Two lines mark the range in the entries below: the one holding "(148, 136) none -> [79,181,101,195] Up" and the one holding "[223,649,312,663] Cytochrome B". Set down those two and all lines between them, exactly.
SUPPLIED ENTRIES Block Start
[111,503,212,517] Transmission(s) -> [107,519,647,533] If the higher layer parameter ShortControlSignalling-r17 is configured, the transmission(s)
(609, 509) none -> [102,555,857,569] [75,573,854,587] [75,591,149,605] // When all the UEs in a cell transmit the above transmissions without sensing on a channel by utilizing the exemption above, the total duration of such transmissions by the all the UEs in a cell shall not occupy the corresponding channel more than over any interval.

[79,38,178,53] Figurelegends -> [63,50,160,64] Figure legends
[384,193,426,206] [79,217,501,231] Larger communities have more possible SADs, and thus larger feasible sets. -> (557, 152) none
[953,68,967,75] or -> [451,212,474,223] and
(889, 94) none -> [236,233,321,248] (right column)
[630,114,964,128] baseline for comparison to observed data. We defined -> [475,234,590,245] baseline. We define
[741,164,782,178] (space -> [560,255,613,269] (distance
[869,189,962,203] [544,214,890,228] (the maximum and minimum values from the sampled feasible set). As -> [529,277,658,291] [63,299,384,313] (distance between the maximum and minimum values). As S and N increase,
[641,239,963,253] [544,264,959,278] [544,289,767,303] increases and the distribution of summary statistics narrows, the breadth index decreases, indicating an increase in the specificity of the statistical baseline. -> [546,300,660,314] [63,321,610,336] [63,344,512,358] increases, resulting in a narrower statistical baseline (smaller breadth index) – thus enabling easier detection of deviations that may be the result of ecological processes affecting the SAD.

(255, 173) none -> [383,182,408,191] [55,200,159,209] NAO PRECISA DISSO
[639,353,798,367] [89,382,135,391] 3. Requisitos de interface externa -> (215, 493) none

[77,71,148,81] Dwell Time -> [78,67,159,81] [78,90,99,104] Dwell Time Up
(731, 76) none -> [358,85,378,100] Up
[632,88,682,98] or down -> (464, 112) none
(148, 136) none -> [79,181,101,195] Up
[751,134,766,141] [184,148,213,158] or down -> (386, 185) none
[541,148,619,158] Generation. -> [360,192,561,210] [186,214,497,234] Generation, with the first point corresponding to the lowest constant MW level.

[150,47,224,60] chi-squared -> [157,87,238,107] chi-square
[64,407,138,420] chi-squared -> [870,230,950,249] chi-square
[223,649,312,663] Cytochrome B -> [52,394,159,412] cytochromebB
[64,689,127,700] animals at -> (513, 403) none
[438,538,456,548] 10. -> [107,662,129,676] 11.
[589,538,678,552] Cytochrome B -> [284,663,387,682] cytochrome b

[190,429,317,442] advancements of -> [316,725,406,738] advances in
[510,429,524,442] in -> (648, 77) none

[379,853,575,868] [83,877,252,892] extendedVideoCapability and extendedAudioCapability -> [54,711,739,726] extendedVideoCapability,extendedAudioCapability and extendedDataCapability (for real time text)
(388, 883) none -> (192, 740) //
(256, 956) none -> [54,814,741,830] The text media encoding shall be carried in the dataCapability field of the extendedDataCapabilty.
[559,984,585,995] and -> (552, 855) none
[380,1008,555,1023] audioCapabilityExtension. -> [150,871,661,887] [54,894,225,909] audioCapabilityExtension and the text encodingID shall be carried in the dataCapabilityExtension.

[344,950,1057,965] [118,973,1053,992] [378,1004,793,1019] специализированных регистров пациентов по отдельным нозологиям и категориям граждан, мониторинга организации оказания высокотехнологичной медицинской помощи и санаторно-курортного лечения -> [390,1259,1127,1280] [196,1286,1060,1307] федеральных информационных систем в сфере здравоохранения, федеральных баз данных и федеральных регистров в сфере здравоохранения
SUPPLIED ENTRIES Block End
• _ANSWER SPACE_:
(148, 136) none -> [79,181,101,195] Up
[751,134,766,141] [184,148,213,158] or down -> (386, 185) none
[541,148,619,158] Generation. -> [360,192,561,210] [186,214,497,234] Generation, with the first point corresponding to the lowest constant MW level.

[150,47,224,60] chi-squared -> [157,87,238,107] chi-square
[64,407,138,420] chi-squared -> [870,230,950,249] chi-square
[223,649,312,663] Cytochrome B -> [52,394,159,412] cytochromebB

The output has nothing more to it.